At White House press conferences Presidents Franklin D. Roosevelt and Harry S. Truman came to know him as a correspondent who regularly asked tough questions. Andrews' most distinguished reporting, a series of probing articles entitled "A State Department Security Case, " appeared in the Herald Tribune beginning November 2, 1947. The investigation arose from the discharge of seven government employees without specific charges.
Writing up the case of "Mr. Blank, " Andrews quoted extensively from the official transcripts to show that a dismissed State Department employee was confronted with neither charges nor accusers. The substance of the series was widely circulated in news articles, with the result that on November 17 the State Department reversed its policy. Reconsidering its course, the department authorized the resignation "without prejudice" of the seven employees. Moreover, it assured all employees "the right to appeal to the Loyalty Review Board in the future. "
The series continued with articles on the FBI's role in loyalty cases and on the inquiry into the political beliefs of Hollywood filmwriters and other investigations and allegations by the House Un-American Activities Committee. These articles, and others that came in their train--for example, a piece exposing the "political hysteria" that centered on Edward U. Condon, director of the Bureau of Standards--were assembled in a book, Washington Witch Hunt, published in June 1948.
Andrews, who was regarded as a conservative, now was praised for defending and applying constitutional civil liberties.
After Richard M. Nixon arrived in Congress in 1947, Andrews entered a new and different phase. He and Nixon became friends who helped each other in developing the Alger Hiss perjury case. Nixon took Andrews to Whittaker Chambers' farm for an interview with Hiss's accuser.

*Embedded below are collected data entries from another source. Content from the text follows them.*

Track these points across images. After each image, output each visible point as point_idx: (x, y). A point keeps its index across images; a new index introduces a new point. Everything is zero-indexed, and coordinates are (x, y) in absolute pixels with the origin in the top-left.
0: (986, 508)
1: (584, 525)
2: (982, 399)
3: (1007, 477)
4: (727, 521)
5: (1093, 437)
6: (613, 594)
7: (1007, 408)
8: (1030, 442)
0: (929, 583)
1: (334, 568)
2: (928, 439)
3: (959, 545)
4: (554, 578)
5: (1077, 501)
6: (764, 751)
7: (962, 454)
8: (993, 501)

According to Nixon, Andrews played a "decisive role" in the investigation that led to the conviction of Hiss. Drew Pearson reported on February 24, 1950, that Andrews had been offered the "man-sized job of breathing life into the Republican party" as its public relations director at $40, 000 a year. Nothing came of that tender, if such it was.
As a diversion from his investigative reporting Andrews enjoyed preparing skits that poked fun at high political figures for the annual Gridiron Club dinners. He was covering President Dwight D. Eisenhower's activities on vacation in Colorado in August 1953 when he had a heart attack. Andrews died in a Denver hospital at the age of fifty-two.